The vast majority of dealers do not charge for their catalogs and will usually send you the current catalog and perhaps one or two more. There are many standard abbreviations and terms used in these catalogs, and we have tried to cover many of them in the Glossary section on our website. If you don't purchase anything from their catalogs, the dealers will drop you from their mailing lists on the assumption that you just wanted the catalogs for pricing information or that you are not really interested in the type of books they stock. If you are interested in their books but just do not find anything in the first two catalogs, you should ask if you can send them a list of exactly what you are looking for so they can quote you specific titles as they arrive. Keeping your name on mailing lists is very simple--just buy books. We have people who have asked for our catalogs every two years since we started in business and have never bought a book from us. The cost of preparing, printing, and mailing catalogs is such that few dealers can afford to keep someone on their mailing list who doesn't buy from them. After all, that is the reason the catalogs were prepared -- to sell books. Of course, the Net has also helped the collector, in that if you don't buy anything you can ask the dealer to include your email on their email catalog list. Probably won't get it as the same time as the ones mailed out, but soon after.

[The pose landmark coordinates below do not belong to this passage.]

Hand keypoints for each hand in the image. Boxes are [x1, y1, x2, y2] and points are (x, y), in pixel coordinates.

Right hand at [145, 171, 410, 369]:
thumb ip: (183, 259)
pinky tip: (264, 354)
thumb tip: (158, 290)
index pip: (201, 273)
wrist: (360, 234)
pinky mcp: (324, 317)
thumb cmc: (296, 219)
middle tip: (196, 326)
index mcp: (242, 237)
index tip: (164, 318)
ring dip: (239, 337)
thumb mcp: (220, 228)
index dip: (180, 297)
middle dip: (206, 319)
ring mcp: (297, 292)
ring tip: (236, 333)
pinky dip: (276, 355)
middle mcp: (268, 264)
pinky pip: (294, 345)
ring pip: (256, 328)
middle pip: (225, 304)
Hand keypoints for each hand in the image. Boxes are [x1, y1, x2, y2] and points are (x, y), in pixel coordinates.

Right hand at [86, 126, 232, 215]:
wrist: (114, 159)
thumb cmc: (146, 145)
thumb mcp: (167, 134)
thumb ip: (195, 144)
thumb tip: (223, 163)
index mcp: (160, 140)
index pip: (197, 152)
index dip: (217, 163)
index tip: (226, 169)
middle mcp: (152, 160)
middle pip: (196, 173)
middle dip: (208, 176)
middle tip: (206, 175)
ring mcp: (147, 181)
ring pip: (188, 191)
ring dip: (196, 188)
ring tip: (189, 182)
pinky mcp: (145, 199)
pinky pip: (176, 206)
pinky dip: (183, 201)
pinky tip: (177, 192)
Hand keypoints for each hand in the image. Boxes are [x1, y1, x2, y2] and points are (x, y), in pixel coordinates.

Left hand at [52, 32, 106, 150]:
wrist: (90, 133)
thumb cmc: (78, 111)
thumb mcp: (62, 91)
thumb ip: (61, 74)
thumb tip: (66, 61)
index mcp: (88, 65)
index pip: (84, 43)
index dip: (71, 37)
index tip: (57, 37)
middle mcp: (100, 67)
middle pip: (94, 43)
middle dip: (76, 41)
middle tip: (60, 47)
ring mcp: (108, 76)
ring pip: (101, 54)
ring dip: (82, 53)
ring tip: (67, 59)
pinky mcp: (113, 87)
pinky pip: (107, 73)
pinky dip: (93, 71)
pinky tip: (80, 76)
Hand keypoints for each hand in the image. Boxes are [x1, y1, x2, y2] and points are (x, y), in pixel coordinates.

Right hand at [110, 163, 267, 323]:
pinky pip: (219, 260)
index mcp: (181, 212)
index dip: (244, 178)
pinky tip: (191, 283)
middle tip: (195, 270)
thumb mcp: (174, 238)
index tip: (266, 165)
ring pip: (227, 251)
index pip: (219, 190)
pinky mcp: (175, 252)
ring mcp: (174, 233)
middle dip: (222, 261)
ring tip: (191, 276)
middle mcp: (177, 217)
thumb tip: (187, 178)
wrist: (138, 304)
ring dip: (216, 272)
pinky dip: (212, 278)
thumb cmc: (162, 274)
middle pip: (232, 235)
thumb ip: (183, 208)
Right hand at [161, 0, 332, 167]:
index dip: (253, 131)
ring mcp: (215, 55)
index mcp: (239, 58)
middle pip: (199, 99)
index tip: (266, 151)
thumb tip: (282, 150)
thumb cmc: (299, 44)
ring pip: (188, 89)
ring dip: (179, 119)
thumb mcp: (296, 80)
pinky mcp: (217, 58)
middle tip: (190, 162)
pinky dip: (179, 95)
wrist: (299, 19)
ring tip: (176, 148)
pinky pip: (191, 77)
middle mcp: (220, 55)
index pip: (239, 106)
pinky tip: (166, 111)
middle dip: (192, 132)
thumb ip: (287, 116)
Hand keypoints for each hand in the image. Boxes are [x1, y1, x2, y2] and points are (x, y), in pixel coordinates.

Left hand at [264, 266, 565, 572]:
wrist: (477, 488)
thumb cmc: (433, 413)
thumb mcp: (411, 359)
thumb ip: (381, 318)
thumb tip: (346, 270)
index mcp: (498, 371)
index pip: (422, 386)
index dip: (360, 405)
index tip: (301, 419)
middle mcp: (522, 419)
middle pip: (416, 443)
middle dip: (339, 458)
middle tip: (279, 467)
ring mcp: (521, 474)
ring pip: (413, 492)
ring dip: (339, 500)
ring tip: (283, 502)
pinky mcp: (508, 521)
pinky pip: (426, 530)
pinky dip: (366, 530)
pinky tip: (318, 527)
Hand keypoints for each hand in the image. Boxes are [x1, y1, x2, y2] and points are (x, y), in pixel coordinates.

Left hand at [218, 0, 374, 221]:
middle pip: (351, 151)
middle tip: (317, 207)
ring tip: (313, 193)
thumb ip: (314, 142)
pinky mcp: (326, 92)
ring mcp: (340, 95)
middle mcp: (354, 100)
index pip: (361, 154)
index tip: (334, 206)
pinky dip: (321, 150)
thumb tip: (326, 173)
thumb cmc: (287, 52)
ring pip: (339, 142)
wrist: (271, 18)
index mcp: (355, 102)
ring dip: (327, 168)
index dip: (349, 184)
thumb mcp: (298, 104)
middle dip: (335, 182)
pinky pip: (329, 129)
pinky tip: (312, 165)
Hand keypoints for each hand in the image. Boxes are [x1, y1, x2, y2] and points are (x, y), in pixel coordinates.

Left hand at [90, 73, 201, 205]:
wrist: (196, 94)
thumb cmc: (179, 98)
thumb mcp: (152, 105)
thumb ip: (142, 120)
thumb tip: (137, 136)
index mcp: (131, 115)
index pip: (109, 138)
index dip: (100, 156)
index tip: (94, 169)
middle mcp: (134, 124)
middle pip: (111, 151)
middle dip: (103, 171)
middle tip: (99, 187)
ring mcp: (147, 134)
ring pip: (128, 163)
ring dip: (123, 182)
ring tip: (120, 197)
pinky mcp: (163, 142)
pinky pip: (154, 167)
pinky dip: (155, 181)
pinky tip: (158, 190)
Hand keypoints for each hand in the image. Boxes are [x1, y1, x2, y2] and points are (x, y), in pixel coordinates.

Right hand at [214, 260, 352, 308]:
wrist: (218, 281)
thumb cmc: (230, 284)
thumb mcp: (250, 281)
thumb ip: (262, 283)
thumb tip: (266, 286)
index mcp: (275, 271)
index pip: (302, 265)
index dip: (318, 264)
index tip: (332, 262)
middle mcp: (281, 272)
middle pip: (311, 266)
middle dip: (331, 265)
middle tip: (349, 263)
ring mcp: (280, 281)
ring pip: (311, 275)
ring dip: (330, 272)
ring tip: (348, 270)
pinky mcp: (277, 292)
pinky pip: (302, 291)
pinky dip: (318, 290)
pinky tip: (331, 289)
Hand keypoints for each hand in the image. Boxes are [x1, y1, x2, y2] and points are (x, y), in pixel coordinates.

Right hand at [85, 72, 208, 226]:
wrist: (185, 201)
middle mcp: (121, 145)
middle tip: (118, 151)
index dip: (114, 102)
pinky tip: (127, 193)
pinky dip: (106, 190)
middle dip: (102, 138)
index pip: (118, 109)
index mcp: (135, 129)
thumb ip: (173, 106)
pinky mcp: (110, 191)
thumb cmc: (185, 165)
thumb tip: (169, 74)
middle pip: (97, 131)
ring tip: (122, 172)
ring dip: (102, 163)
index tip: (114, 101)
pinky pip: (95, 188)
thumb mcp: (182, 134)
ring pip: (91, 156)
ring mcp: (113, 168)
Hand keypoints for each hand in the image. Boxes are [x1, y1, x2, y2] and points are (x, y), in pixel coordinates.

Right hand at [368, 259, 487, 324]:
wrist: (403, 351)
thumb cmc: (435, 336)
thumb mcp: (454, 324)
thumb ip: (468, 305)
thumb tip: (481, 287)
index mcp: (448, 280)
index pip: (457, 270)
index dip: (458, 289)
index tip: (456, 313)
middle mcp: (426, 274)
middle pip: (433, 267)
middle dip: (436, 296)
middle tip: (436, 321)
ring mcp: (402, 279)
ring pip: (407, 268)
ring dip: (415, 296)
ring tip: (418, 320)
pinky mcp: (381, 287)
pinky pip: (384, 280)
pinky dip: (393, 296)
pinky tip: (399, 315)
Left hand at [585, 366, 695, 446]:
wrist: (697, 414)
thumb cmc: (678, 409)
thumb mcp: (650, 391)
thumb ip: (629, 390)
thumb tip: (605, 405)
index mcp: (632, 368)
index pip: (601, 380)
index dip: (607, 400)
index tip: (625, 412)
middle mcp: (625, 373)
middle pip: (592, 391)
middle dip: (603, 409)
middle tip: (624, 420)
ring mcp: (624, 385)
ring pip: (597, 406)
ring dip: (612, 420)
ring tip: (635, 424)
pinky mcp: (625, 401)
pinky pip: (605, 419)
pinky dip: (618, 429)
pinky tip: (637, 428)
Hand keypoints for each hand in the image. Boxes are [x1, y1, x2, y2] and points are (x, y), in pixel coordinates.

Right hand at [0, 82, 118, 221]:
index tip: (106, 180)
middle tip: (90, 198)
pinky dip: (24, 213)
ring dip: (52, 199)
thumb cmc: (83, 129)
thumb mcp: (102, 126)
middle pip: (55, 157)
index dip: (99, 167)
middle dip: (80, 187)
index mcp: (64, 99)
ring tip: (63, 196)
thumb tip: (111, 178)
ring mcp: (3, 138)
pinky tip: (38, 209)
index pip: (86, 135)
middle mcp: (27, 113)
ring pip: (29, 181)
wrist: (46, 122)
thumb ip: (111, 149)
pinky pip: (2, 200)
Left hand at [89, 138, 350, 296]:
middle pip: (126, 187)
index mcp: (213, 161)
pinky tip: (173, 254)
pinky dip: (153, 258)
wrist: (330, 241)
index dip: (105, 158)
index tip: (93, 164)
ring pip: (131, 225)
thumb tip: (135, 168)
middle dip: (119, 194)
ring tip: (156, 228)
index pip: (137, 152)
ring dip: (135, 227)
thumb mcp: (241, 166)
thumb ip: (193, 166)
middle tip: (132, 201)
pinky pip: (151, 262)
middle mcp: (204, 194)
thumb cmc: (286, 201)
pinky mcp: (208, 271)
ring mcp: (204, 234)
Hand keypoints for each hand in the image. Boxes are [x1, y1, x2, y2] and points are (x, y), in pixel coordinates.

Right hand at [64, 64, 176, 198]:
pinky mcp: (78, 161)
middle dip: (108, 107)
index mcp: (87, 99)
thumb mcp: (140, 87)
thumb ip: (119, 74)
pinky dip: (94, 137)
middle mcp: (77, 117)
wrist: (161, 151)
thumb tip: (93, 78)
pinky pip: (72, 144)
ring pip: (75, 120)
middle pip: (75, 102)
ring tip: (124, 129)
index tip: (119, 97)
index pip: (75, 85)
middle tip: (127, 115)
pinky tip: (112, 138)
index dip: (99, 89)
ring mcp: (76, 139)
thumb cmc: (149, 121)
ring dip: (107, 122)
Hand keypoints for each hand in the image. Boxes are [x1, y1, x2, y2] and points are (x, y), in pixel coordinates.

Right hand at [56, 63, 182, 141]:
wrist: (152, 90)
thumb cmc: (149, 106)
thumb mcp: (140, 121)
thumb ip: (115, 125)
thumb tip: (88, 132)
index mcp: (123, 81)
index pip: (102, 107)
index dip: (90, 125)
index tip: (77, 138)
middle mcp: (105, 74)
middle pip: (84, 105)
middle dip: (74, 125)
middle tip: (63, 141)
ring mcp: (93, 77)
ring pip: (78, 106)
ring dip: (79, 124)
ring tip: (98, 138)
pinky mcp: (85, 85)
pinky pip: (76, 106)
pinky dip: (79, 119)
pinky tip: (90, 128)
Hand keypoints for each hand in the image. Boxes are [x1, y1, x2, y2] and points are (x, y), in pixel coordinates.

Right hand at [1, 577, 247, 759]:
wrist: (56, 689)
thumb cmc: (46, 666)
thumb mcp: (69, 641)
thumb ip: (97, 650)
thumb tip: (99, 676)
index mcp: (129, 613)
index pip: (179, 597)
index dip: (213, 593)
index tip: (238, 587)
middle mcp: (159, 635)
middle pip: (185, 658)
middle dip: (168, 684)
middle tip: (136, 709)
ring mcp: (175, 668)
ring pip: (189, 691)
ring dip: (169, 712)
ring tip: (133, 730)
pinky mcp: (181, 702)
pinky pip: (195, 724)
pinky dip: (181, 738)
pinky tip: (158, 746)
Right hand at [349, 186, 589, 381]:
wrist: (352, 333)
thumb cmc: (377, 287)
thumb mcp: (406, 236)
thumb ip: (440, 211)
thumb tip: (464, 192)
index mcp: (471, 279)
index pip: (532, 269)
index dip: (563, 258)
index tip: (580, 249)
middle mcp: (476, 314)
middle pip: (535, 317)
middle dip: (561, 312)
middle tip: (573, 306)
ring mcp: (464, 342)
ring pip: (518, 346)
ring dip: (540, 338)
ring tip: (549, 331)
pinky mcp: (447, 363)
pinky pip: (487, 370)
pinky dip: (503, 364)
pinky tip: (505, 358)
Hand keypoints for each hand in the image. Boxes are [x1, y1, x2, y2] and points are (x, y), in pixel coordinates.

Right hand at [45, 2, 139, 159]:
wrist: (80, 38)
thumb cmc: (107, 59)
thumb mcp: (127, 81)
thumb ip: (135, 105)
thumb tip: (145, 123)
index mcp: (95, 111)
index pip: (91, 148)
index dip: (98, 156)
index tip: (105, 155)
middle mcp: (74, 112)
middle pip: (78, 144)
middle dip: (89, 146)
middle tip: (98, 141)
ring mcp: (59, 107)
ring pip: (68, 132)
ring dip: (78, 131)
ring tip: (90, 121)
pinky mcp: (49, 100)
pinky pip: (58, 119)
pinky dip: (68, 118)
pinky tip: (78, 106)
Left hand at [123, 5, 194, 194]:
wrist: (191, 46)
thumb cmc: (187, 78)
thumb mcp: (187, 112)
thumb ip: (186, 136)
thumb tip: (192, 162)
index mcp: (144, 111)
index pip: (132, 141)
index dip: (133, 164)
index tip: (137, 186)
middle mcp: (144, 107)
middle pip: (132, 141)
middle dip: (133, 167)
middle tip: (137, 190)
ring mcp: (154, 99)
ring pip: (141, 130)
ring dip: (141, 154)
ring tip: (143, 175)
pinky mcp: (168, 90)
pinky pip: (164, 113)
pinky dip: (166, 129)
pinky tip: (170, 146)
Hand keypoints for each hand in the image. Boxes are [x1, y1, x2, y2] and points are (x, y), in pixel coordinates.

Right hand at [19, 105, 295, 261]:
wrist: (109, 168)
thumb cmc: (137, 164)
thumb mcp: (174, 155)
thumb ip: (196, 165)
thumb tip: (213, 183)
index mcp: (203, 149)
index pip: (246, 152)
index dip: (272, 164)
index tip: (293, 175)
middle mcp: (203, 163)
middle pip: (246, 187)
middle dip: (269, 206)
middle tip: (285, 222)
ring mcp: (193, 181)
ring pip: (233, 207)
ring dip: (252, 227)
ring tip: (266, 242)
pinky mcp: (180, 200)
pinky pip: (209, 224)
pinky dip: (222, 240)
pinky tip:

General Book Stores and Sales
There are a great number of sources for books. There are garage, school, charity, library, and church book sales; antique stores; and general used-book stores. Most of these are not particularly interested in charging top prices. But you should keep in mind that these are also the places where you can occasionally get stung the worst as a beginner, because there are always a few books that the book sale pricer, owners or operators have heard are worth $200, and so they have priced their copy at $200 even though the condition is such that a specialist in the field might be embarrassed to ask more than $25.
Specialist Dealers
We are considered specialized dealers, in that we deal primarily in 19th and 20th century literary first editions in the broadest sense. It's true that we also deal in other collectible books, but don't consider ourselves general book dealers. The advantage of dealing with us is that we see a lot of books. We get just about every catalog issued by the major and minor book dealers in the English speaking world. We also subscribe to the auction catalogs for Sotheby's, Christies, Swann, Pacific Book Gallery, et al. Most of the catalogs are mailed out to customers, such as us, before the books are put on the net. So, if you are a serious collector, we may be able to help you to find titles you are looking for that you would never realize were on the market.